• [SOURCE DATA]:
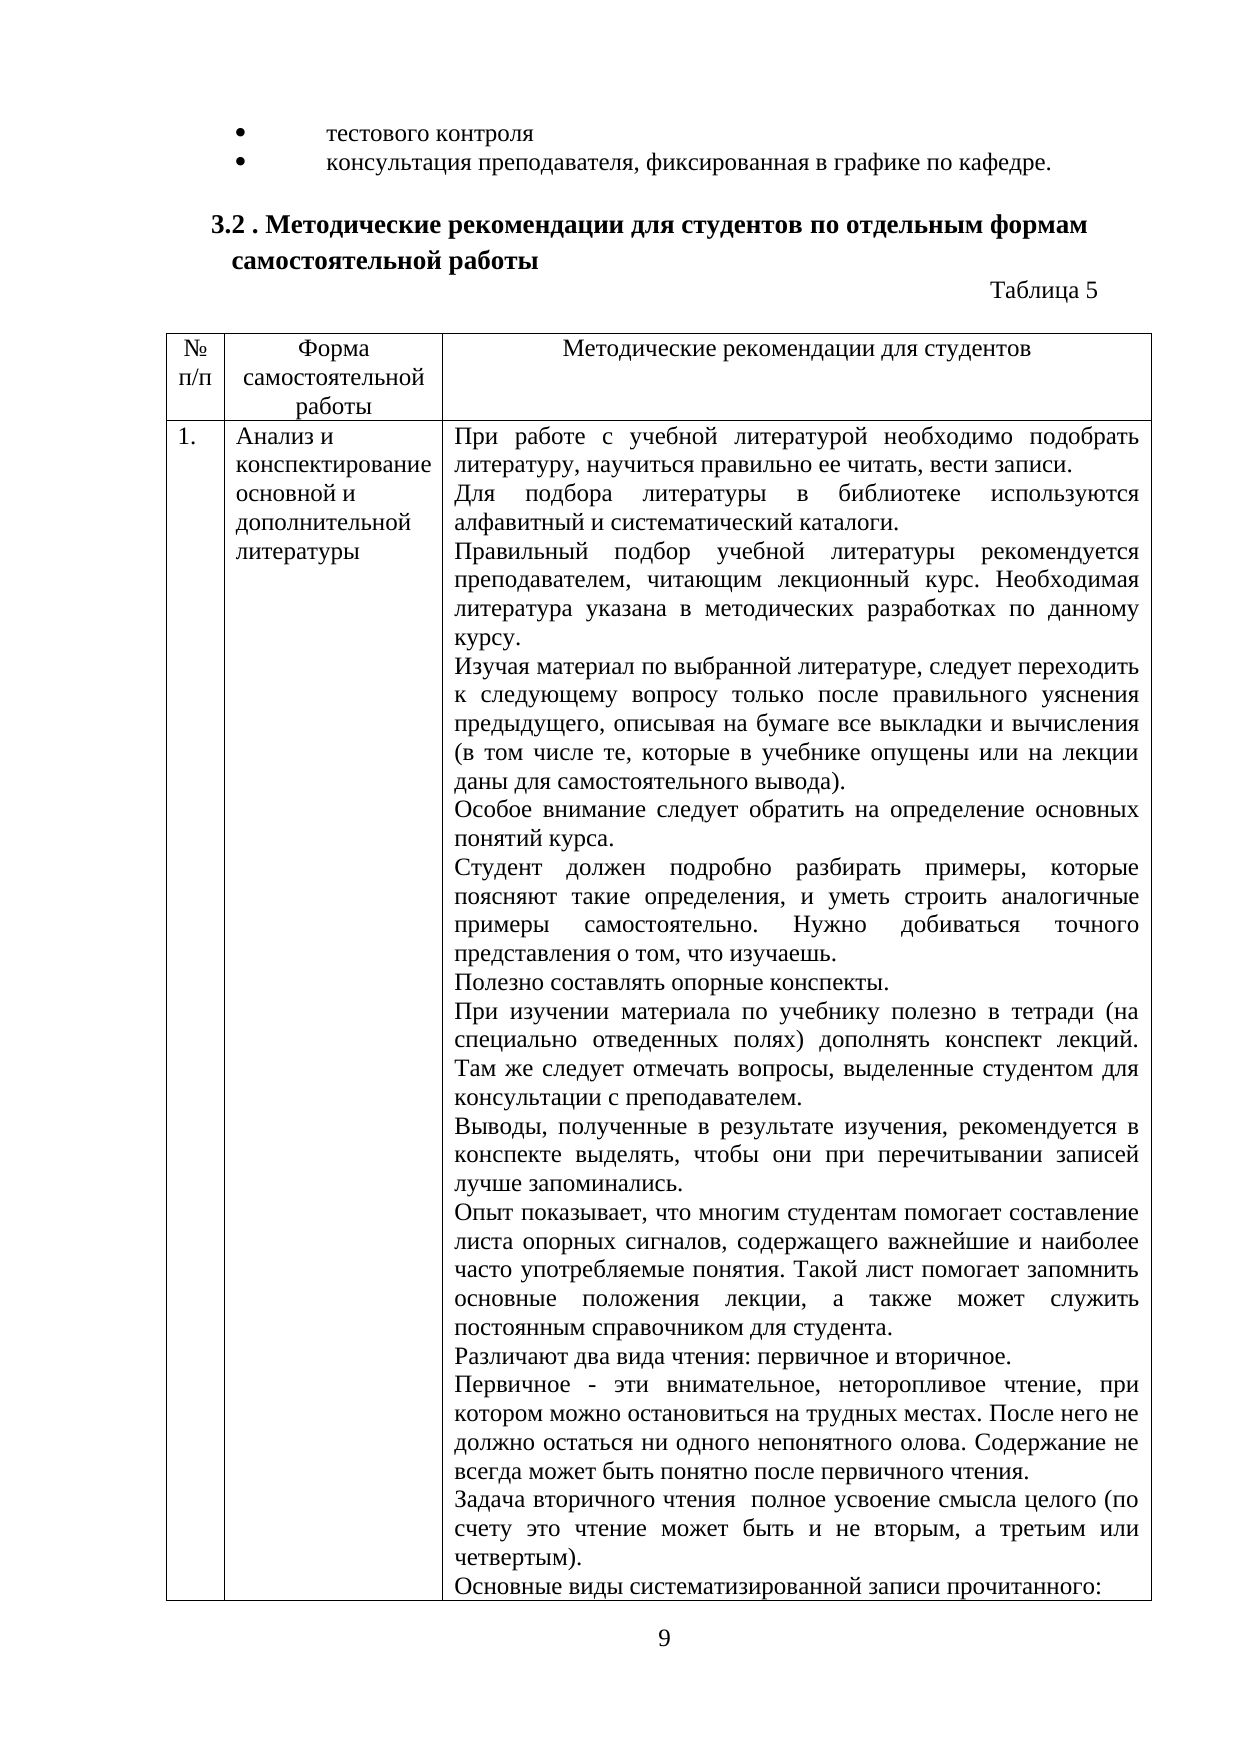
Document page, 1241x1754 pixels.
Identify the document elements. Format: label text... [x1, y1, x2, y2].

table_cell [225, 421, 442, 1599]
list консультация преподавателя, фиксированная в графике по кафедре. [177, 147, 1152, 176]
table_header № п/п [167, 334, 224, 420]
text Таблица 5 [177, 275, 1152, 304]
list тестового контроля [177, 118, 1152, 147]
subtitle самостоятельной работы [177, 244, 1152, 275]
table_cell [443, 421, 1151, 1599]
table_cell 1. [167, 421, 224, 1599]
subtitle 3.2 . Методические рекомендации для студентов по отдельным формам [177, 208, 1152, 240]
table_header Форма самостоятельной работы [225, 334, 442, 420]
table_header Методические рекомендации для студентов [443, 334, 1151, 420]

==

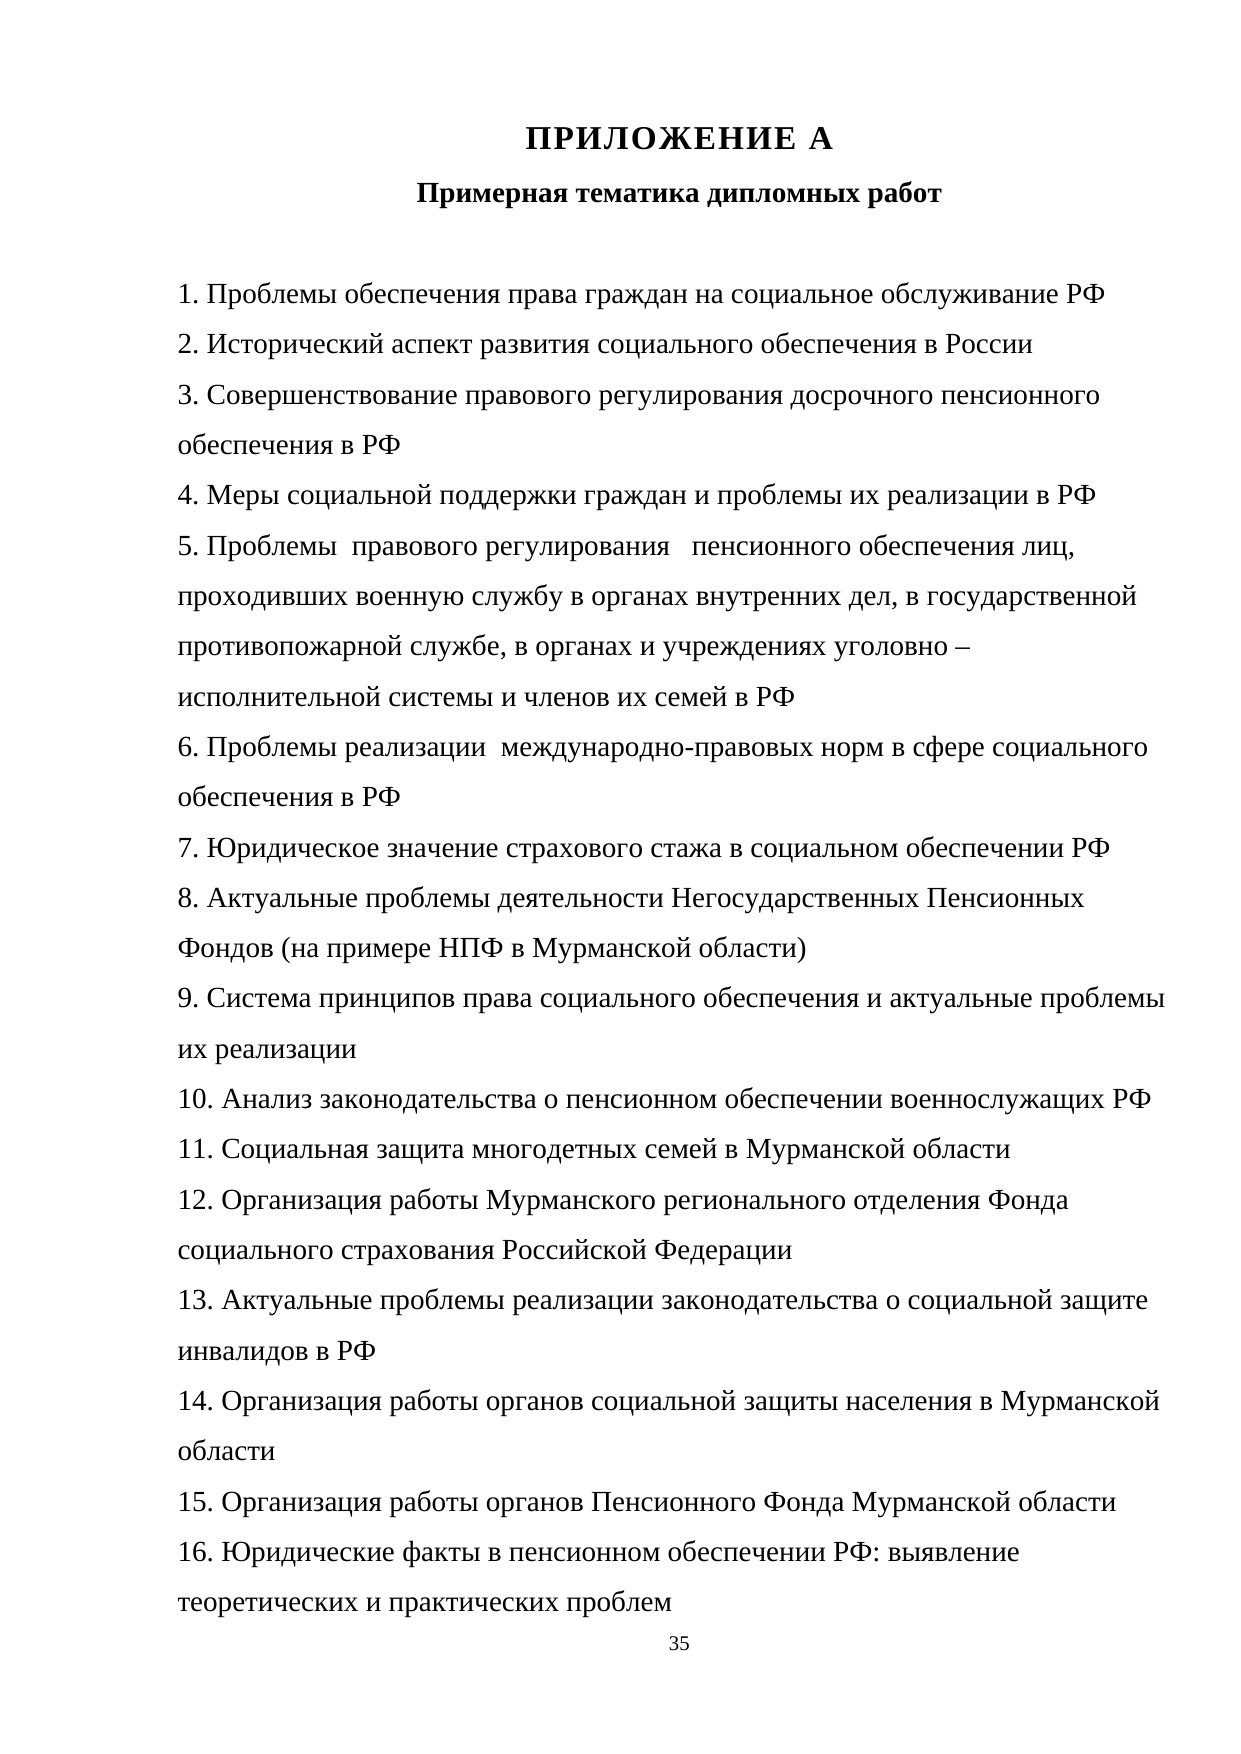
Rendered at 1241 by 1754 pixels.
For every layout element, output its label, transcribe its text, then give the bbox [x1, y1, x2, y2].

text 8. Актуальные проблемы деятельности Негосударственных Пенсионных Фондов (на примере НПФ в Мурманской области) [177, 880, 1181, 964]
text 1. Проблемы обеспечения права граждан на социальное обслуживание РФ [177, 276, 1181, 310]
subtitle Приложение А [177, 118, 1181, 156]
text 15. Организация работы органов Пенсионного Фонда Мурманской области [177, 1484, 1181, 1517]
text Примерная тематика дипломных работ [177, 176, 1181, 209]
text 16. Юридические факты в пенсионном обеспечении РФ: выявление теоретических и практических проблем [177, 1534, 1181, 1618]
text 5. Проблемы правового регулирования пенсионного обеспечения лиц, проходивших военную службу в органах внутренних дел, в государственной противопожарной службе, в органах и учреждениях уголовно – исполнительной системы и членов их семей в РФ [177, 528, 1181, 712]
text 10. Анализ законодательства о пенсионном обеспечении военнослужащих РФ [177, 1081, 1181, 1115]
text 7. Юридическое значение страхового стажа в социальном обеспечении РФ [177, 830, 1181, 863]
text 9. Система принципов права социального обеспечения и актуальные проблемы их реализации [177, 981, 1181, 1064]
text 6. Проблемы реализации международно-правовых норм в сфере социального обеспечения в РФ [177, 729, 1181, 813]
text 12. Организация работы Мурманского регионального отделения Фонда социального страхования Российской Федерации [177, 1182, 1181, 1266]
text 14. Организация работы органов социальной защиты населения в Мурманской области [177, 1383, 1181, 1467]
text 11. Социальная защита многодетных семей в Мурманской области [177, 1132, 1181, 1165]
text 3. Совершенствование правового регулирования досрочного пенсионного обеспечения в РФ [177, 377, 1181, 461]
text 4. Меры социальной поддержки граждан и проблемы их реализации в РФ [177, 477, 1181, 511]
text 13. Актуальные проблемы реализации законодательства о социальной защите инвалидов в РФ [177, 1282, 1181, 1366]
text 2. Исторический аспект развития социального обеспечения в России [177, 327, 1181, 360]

• [PROBLEM DETAILS]: Look through the records for the string "pixels". Copy every line that has it.

• [WRITTEN REPLY]:
Document page, 1241x1754 pixels.
Rendered at 1241 by 1754 pixels.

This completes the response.